The whitefin trevally is thought to primarily inhabit deep waters on the continental shelf and slope between 90 and 200 m deep over sandy and muddy substrates. At least one record exists of the species in shallow inshore waters, where an individual was captured off a sandy beach on Japan, but was thought to be stray fish. Two specimens were caught at the entrance of Durban Harbour, South Africa in December 2022, indicating that shoals travel into inshore waters of up to 20 m.

==Biology==
The whitefin trevally is a benthic predator, taking a variety of small fish, crustaceans, and cephalopods, either by foraging or chasing down its prey using its eyes which are extremely well adapted to the deep, low-light waters. Along with the white trevally, Pseudocaranx dentex, it is the only member of the Carangidae to have the anatomy of its eyes examined, with the study finding excellent dark-environment sight due to the presence of a tapetum.

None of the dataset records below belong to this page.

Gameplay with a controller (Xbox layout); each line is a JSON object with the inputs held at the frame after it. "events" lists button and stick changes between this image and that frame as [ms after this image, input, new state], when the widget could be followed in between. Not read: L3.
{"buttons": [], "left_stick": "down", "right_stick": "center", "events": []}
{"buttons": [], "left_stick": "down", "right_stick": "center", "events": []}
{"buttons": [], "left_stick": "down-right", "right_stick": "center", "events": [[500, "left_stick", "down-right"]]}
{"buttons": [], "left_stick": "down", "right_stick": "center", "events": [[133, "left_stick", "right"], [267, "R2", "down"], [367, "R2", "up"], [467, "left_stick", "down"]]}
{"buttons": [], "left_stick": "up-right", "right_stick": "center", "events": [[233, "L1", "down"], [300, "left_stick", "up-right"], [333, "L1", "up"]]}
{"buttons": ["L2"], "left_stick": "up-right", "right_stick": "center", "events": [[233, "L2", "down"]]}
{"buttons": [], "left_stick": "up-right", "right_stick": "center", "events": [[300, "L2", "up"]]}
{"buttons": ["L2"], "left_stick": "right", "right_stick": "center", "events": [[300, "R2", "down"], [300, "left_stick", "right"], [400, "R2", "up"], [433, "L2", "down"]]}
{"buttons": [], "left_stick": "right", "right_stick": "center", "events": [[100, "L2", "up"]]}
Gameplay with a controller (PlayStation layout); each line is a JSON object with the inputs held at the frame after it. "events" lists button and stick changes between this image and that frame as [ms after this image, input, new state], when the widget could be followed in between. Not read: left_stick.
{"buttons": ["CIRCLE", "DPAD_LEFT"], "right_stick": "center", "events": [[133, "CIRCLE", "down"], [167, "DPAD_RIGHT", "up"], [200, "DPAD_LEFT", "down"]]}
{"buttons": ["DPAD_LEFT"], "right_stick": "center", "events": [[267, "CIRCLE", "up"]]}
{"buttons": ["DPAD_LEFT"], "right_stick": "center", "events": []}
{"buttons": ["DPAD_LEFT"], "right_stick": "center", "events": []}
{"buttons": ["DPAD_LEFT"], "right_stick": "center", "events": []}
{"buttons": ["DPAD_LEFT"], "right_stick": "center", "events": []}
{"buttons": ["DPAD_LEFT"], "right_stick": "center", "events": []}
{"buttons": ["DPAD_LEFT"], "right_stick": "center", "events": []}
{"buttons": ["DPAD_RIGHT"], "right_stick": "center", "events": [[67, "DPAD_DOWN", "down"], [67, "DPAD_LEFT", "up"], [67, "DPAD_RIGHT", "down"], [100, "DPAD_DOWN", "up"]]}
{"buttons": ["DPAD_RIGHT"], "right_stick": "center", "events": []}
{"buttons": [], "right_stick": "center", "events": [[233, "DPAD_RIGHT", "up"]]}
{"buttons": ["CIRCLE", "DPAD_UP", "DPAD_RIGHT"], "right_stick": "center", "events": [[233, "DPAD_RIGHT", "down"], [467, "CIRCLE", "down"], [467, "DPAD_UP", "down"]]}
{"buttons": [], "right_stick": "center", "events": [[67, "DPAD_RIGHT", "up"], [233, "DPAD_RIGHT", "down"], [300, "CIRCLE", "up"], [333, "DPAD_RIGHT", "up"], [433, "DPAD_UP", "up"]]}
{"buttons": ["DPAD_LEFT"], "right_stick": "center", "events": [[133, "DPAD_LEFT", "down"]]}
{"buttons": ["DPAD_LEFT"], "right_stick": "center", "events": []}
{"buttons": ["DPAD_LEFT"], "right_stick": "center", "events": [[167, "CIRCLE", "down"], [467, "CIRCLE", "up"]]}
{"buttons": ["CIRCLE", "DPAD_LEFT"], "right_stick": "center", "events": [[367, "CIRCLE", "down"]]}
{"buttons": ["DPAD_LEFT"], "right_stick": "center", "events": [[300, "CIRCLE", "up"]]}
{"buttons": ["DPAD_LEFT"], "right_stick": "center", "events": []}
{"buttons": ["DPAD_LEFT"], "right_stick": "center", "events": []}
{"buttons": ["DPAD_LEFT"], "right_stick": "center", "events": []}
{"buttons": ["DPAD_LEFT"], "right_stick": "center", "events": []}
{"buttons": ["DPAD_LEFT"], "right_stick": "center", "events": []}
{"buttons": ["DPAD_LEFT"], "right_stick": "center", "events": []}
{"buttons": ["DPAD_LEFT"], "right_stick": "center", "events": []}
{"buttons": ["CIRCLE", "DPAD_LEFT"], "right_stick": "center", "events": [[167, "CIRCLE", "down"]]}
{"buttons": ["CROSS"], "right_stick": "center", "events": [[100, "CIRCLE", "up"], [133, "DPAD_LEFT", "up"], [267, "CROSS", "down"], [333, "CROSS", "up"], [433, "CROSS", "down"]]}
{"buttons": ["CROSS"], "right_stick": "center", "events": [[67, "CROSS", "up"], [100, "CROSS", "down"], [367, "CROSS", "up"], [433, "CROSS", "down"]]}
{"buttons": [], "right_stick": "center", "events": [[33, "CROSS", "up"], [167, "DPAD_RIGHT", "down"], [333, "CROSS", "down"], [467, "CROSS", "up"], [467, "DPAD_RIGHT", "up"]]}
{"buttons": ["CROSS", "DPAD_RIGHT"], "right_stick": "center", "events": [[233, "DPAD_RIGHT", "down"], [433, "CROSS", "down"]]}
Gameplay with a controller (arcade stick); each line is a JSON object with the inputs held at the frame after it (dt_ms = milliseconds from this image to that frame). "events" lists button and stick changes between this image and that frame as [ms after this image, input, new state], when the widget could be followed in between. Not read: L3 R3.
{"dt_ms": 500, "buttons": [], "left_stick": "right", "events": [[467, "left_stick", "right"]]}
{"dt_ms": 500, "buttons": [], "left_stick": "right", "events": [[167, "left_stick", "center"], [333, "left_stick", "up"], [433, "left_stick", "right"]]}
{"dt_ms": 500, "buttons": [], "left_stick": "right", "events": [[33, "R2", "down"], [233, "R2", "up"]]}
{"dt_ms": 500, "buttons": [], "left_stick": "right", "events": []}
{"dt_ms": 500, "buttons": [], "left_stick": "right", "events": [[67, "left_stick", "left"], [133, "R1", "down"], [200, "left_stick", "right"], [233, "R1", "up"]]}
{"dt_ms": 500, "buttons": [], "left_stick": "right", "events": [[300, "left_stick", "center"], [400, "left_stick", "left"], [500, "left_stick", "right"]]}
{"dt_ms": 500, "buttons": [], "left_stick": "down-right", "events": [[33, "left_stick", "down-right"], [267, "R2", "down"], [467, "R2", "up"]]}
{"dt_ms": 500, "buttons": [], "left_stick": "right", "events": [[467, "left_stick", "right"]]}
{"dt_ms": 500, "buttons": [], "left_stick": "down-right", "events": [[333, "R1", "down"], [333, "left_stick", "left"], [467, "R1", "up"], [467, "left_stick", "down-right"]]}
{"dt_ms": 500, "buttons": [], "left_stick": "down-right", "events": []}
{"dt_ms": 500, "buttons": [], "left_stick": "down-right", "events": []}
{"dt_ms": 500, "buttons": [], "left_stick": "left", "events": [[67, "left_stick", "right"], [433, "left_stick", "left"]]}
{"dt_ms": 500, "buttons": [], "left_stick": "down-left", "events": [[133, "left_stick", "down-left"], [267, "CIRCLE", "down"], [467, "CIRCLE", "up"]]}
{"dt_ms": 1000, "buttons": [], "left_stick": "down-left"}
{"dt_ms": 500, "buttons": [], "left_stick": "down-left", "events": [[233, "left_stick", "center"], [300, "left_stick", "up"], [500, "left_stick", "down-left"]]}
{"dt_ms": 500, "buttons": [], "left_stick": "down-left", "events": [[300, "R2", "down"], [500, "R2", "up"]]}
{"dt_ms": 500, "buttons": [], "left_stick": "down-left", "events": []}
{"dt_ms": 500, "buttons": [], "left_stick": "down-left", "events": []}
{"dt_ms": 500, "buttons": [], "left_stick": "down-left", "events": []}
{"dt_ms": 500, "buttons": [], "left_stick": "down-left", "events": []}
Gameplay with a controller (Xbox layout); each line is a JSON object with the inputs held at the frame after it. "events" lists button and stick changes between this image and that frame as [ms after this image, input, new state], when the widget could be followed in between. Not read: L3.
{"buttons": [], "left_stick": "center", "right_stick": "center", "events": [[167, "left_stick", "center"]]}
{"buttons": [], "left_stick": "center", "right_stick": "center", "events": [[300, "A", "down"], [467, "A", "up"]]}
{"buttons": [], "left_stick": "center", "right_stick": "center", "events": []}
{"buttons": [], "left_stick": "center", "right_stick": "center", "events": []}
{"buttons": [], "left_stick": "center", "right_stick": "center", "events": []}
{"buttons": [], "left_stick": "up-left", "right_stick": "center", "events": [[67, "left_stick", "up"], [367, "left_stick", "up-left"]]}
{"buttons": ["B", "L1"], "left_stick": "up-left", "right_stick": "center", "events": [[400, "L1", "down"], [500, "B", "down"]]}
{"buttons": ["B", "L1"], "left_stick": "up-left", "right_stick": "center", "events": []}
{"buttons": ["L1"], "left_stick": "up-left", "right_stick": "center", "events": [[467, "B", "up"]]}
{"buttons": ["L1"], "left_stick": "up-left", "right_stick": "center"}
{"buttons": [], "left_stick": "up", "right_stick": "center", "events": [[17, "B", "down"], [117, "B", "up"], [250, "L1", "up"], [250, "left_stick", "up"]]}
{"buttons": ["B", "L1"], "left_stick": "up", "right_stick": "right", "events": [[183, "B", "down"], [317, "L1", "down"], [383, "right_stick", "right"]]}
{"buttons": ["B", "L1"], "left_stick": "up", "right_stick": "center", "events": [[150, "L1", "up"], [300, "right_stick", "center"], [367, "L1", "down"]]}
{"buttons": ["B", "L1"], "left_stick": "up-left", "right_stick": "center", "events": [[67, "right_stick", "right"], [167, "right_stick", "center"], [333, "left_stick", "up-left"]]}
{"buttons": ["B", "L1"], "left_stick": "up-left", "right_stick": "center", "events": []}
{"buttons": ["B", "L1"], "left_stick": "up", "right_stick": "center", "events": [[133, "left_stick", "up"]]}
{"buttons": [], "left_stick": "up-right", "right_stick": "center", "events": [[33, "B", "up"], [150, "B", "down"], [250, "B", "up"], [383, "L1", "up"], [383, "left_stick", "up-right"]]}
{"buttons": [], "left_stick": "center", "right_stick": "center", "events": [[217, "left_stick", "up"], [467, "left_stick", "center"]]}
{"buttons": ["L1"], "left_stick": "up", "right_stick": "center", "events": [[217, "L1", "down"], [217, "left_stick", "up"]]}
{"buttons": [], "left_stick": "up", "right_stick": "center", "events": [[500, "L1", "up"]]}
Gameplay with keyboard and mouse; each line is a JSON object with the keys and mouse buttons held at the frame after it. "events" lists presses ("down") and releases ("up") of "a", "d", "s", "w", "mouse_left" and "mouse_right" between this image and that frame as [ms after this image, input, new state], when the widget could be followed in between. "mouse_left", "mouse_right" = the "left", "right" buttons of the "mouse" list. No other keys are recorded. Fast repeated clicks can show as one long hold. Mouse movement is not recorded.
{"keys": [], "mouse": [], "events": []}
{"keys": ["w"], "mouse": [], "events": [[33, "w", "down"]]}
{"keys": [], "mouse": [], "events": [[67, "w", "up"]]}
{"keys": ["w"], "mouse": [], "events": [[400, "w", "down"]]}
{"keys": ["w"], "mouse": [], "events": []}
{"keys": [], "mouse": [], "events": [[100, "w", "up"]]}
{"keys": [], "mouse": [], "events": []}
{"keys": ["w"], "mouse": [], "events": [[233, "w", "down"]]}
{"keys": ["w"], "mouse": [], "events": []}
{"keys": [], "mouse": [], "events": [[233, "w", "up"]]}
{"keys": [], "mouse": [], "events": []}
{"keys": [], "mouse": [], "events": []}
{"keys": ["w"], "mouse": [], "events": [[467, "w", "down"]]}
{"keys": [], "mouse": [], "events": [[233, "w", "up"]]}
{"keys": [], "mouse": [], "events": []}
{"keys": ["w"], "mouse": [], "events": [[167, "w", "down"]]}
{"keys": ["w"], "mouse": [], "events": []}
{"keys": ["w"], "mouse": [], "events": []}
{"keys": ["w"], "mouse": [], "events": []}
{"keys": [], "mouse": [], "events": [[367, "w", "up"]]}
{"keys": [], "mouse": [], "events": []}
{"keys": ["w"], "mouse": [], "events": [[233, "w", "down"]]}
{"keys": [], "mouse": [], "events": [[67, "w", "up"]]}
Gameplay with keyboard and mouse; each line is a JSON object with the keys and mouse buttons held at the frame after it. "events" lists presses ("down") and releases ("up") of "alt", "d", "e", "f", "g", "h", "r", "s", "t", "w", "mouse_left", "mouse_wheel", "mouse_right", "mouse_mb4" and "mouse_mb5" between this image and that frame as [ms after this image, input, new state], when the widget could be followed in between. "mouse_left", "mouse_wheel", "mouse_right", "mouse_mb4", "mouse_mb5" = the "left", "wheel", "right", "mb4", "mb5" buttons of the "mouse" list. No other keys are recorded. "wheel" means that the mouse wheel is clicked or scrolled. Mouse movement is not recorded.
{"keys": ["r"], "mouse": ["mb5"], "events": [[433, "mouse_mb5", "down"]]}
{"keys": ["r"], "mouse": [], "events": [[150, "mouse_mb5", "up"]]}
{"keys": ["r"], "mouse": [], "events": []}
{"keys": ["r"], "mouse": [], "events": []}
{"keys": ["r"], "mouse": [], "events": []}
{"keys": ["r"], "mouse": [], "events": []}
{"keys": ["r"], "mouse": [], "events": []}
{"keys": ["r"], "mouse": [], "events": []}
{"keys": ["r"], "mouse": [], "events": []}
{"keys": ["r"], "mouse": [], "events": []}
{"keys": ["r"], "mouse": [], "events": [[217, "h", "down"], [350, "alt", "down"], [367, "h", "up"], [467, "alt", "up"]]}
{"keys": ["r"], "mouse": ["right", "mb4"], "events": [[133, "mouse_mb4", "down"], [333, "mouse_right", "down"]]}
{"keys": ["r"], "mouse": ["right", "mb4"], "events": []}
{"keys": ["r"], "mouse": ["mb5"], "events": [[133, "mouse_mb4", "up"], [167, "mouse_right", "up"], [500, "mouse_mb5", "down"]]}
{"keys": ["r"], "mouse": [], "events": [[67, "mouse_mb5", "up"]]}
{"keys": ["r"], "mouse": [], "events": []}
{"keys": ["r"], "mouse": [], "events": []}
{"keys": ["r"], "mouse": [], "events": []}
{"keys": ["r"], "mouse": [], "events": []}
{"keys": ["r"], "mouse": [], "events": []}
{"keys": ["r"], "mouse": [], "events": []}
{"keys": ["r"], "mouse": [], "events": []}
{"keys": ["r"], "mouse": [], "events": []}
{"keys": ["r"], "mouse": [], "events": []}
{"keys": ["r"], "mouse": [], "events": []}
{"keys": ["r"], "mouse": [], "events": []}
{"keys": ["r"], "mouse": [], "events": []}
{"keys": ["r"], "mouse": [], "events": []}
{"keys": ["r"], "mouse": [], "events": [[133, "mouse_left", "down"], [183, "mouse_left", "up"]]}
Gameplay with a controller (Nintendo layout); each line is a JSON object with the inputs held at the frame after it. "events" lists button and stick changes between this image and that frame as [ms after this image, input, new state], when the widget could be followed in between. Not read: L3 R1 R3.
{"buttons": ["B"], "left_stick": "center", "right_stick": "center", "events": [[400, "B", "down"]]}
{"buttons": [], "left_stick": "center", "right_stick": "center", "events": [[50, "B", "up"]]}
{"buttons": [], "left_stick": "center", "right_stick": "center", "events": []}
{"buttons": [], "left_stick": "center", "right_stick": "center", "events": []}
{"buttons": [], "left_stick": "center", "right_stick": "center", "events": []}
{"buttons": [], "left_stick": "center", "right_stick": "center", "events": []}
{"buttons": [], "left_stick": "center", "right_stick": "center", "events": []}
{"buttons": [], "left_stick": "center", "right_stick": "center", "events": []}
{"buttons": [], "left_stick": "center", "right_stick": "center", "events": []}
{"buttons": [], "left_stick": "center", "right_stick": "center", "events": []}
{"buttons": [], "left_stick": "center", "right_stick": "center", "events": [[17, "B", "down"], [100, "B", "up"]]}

The maturation and reproduction of the whitefin trevally have been extensively studied off Japan due to the species' economic importance in this region. Sexual maturity is reached at a minimum length of 15.1 cm, although most individuals reach maturity at around 17.4 cm length and every individual is mature by 24 cm. Although these parameters were calculated for female fish, observational data suggest the male life history is similar. In Japan, the species has a prolonged spawning season, from May to October, during which females spawn repeatedly, releasing between 13,862 and 79,899 eggs per batch. The growth of males and females is very similar, and both have similar lifespans. A length of 7.5 cm is reached after the first year, and lengths of 12.3 cm, 16.0 cm and 18.8 cm after the second, third and fourth years, respectively.

==Relationship to humans==
The whitefin trevally is a commercially important species in the waters off Japan, where it is known as kaiwari (カイワリ), and of minor importance elsewhere throughout its range. For unknown reasons, the Japanese catch has decreased by half since the mid-1980s. It is taken primarily by bottom trawls on the continental shelf and considered to be a good table fish.